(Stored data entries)
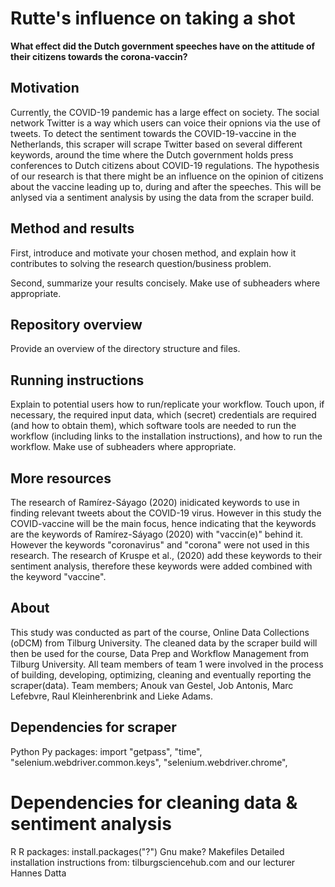 # Rutte's influence on taking a shot

__What effect did the Dutch government speeches have on the attitude of their citizens towards the corona-vaccin?__

## Motivation
Currently, the COVID-19 pandemic has a large effect on society. The social network Twitter is a way which users can voice their opnions via the use of tweets. To detect the sentiment towards the COVID-19-vaccine in the Netherlands, this scraper will scrape Twitter based on several different keywords, around the time where the Dutch government holds press conferences to Dutch citizens about COVID-19 regulations. The hypothesis of our research is that there might be an influence on the opinion of citizens about the vaccine leading up to, during and after the speeches. This will be anlysed via a sentiment analysis by using the data from the scraper build.

## Method and results

First, introduce and motivate your chosen method, and explain how it contributes to solving the research question/business problem.

Second, summarize your results concisely. Make use of subheaders where appropriate.

## Repository overview

Provide an overview of the directory structure and files.

## Running instructions

Explain to potential users how to run/replicate your workflow. Touch upon, if necessary, the required input data, which (secret) credentials are required (and how to obtain them), which software tools are needed to run the workflow (including links to the installation instructions), and how to run the workflow. Make use of subheaders where appropriate.

## More resources

The research of Ramírez-Sáyago (2020) inidicated keywords to use in finding relevant tweets about the COVID-19 virus. However in this study the COVID-vaccine will be the main focus, hence indicating that the keywords are the keywords of Ramírez-Sáyago (2020) with "vaccin(e)" behind it. However the keywords "coronavirus" and "corona" were not used in this research. The research of Kruspe et al., (2020) add these keywords to their sentiment analysis, therefore these keywords were added combined with the keyword "vaccine".

## About
This study was conducted as part of the course, Online Data Collections (oDCM) from Tilburg University. The cleaned data by the scraper build will then be used for the course, Data Prep and Workflow Management from Tilburg University. All team members of team 1 were involved in the process of building, developing, optimizing, cleaning and eventually reporting the scraper(data). Team members; Anouk van Gestel, Job Antonis, Marc Lefebvre, Raul Kleinherenbrink and Lieke Adams.

## Dependencies for scraper
Python
Py packages: import "getpass", "time", "selenium.webdriver.common.keys", "selenium.webdriver.chrome",  

# Dependencies for cleaning data & sentiment analysis
R
R packages: install.packages("?")
Gnu make?
Makefiles
Detailed installation instructions from: tilburgsciencehub.com and our lecturer Hannes Datta
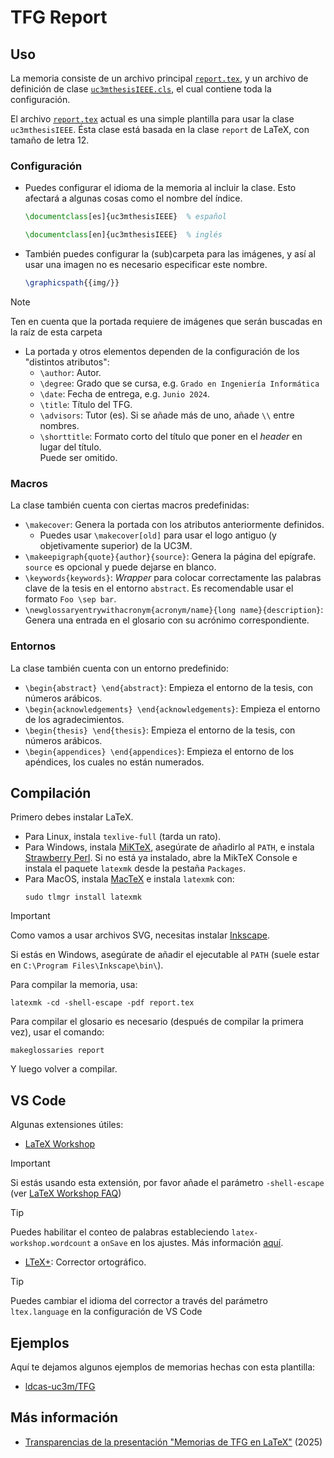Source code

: # TFG Report

## Uso
La memoria consiste de un archivo principal [`report.tex`](report.tex), y un archivo de definición de clase [`uc3mthesisIEEE.cls`](uc3mthesisIEEE.cls), el cual contiene toda la configuración.

El archivo [`report.tex`](report.tex) actual es una simple plantilla para usar la clase `uc3mthesisIEEE`. Ésta clase está basada en la clase `report` de LaTeX, con tamaño de letra 12.


### Configuración
- Puedes configurar el idioma de la memoria al incluir la clase. Esto afectará a algunas cosas como el nombre del índice.
    ```latex
    \documentclass[es]{uc3mthesisIEEE}  % español
    ```
    ```latex
    \documentclass[en]{uc3mthesisIEEE}  % inglés
    ```
- También puedes configurar la (sub)carpeta para las imágenes, y así al usar una imagen no es necesario especificar este nombre.
    ```latex
    \graphicspath{{img/}}
    ```
> [!NOTE]
> Ten en cuenta que la portada requiere de imágenes que serán buscadas en la raíz de esta carpeta

- La portada y otros elementos dependen de la configuración de los "distintos atributos":
    - `\author`: Autor.
    - `\degree`: Grado que se cursa, e.g. `Grado en Ingeniería Informática`
    - `\date`: Fecha de entrega, e.g. `Junio 2024`.
    - `\title`: Título del TFG.
    - `\advisors`: Tutor (es). Si se añade más de uno, añade `\\` entre nombres.  
    - `\shorttitle`: Formato corto del título que poner en el _header_ en lugar del título.  
    Puede ser omitido.



<!--
### Estilos de página
La clase cuenta con dos estilos de página definidos:
- `fancy`: En páginas impares, capítulo y página en el encabezado, en las impares, título del trabajo (o `\shorttitle` si está definido). El número de página varía de lugar dependiendo de si es página par o impar.
- `noheader`: Sin encabezado y con el número de página centrado abajo. Usado en cualquier lugar fuera de la parte de la tesis, y en la primera página de cada capítulo.
-->



### Macros
La clase también cuenta con ciertas macros predefinidas:
- `\makecover`: Genera la portada con los atributos anteriormente definidos.
    - Puedes usar `\makecover[old]` para usar el logo antiguo (y objetivamente superior) de la UC3M.
- `\makeepigraph{quote}{author}{source}`: Genera la página del epígrafe. `source` es opcional y puede dejarse en blanco.
- `\keywords{keywords}`: _Wrapper_ para colocar correctamente las palabras clave de la tesis en el entorno `abstract`. Es recomendable usar el formato `Foo \sep bar`.
- `\newglossaryentrywithacronym{acronym/name}{long name}{description}`: Genera una entrada en el glosario con su acrónimo correspondiente.


### Entornos
La clase también cuenta con un entorno predefinido:
- `\begin{abstract} \end{abstract}`: Empieza el entorno de la tesis, con números arábicos.
- `\begin{acknowledgements} \end{acknowledgements}`: Empieza el entorno de los agradecimientos.
- `\begin{thesis} \end{thesis}`: Empieza el entorno de la tesis, con números arábicos.
- `\begin{appendices} \end{appendices}`: Empieza el entorno de los apéndices, los cuales no están numerados.




## Compilación
Primero debes instalar LaTeX.

- Para Linux, instala `texlive-full` (tarda un rato).
- Para Windows, instala [MiKTeX](https://miktex.org/download#win), asegúrate de añadirlo al `PATH`, e instala [Strawberry Perl](https://strawberryperl.com/). Si no está ya instalado, abre la MikTeX Console e instala el paquete `latexmk` desde la pestaña `Packages`.
- Para MacOS, instala [MacTeX](https://www.tug.org/mactex/mactex-download.html) e instala `latexmk` con:
    ```
    sudo tlmgr install latexmk
    ```

> [!IMPORTANT]
> Como vamos a usar archivos SVG, necesitas instalar [Inkscape](https://inkscape.org/).
> 
> Si estás en Windows, asegúrate de añadir el ejecutable al `PATH` (suele estar en `C:\Program Files\Inkscape\bin\`).


Para compilar la memoria, usa:
```
latexmk -cd -shell-escape -pdf report.tex
```

Para compilar el glosario es necesario (después de compilar la primera vez), usar el comando:
```
makeglossaries report
```

Y luego volver a compilar.



## VS Code
Algunas extensiones útiles:
- [LaTeX Workshop](https://marketplace.visualstudio.com/items?itemName=James-Yu.latex-workshop)
> [!IMPORTANT]
> Si estás usando esta extensión, por favor añade el parámetro `-shell-escape` (ver [LaTeX Workshop FAQ](https://github.com/James-Yu/LaTeX-Workshop/wiki/FAQ#how-to-pass--shell-escape-to-latexmk))

> [!TIP]
> Puedes habilitar el conteo de palabras estableciendo `latex-workshop.wordcount` a `onSave` en los ajustes. Más información [aquí](https://github.com/James-Yu/LaTeX-Workshop/wiki/ExtraFeatures#counting-words).

- [LTeX+](https://marketplace.visualstudio.com/items?itemName=ltex-plus.vscode-ltex-plus): Corrector ortográfico.
> [!TIP]
> Puedes cambiar el idioma del corrector a través del parámetro `ltex.language` en la configuración de VS Code


## Ejemplos
Aquí te dejamos algunos ejemplos de memorias hechas con esta plantilla:
- [ldcas-uc3m/TFG](https://github.com/ldcas-uc3m/TFG/tree/main/report)


## Más información
- [Transparencias de la presentación "Memorias de TFG en LaTeX"](https://github.com/rajayonin/latex-thesis) (2025)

(Exercise brief): Check every line above for the string "shorttitle" and state how many have it, with no other words.

(Solution to the problem): 2